A panel of viruses with PR8 internal genes was assessed for the genetic stability of potential egg adaptive substitutions introduced into a DQ HA gene (Table 1). Viruses were egg passaged six times (E6) and their HA and NA genes sequenced. No changes were found in the NA gene (data not shown). Only one virus, D187V, remained genetically stable at E6. All other viruses acquired one or more additional HA mutations whilst two of them, A186L and D187N, also reverted the introduced mutation. Viruses N129D and A186D required a single passage in MDCK cells before successful growth in eggs and both acquired Q223R during subsequent egg passage. The DQ HA control virus maintained cell-like 222D/223Q but acquired I216R by E6.
We concluded from these data that HA amino acid substitutions I216R, D187S and D187V were single-site egg adaptations compatible with the cell–like 222D/223Q motif. We also concluded that S190R may also be compatible with the cell like 222D/223Q motif and therefore should be included in the viruses created for yield studies.
Viruses created for yield studies.
HA genes were constructed containing 222D/223Q plus amino acid substitutions identified from the genetic stability data. They were rescued along with A/Christchurch/16/2010 NA gene and the six internal genes of either PR8 or the A(H1N1)pdm09 reference virus A/California/7/2009 (Table 2). In addition, reverse genetics analogues of NIB-74xp (NIBRG-255) and A/Christchurch/16/2010 wt (A/Christchurch/16/2010 HA and NA on a A/California/7/2009 backbone) (NIBRG-260) were constructed. These new viruses were egg passaged six times (E6) and their HA and NA genes sequenced to confirm genetic stability. No further minor populations were found during this sequencing. The classical reassortant NIB-74xp, containing the HA and NA genes of A/Christchurch/16/2010 and the six internal genes from PR8, as well as wt virus A/Christchurch/16/2010 were included in the yield studies.
Total viral protein yield, %HA content, mgs HA protein and mgs functional HA protein are shown in Fig 1. Panel A shows data for viruses with PR8 internal genes (in blue) compared to Chr/16 wt (in red); panel B shows data for viruses with A(H1N1)pdm09 internal genes (in red) compared to NIB-74xp (in blue). Fig 2 shows infectivity data.

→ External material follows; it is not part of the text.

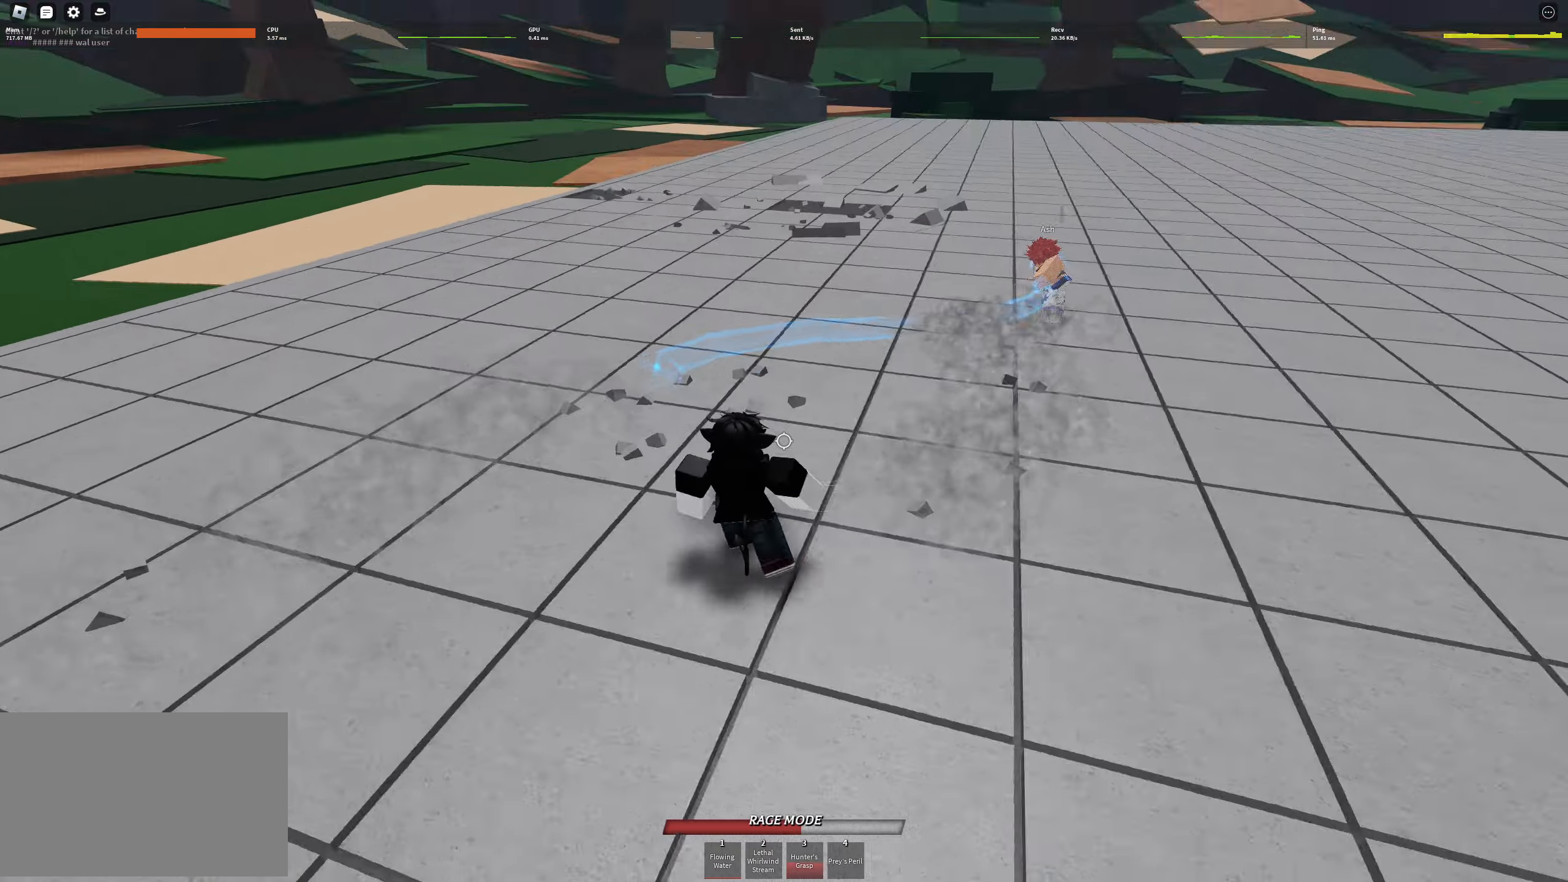
{"keys": ["w"], "events": [[50, "q", "down"], [100, "q", "up"], [200, "q", "down"], [250, "q", "up"], [334, "q", "down"], [384, "q", "up"]]}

Panel A shows data for viruses with PR8 internal genes (in blue) compared to Chr/16 wt (in red). Panel B shows data for viruses with A(H1N1)pdm09 internal genes (in red) compared to NIB-74xp (in blue). In each panel the asterisks (*) denote statistically significant differences to NIB-74xp (p<0.05), and a triangle (Δ) denotes a statistically significant difference to Chr/16 wt (p<0.05). The black bars denote statistically significant differences (p<0.05) between the other viruses. (i) Total protein yield for each virus measured by BCA assay. (ii) HA content of each virus, expressed as percentage HA relative to the total of the four major viral protein bands (HA1, HA2, NP, M1), as measured by SDS-PAGE analysis. (iii) Average yield of total HA protein calculated from percentage HA and total protein concentration data. (iv) Average yield of HA as measured by SRD assay. All data are the average of at least three independent experiments and error bars denote standard deviation.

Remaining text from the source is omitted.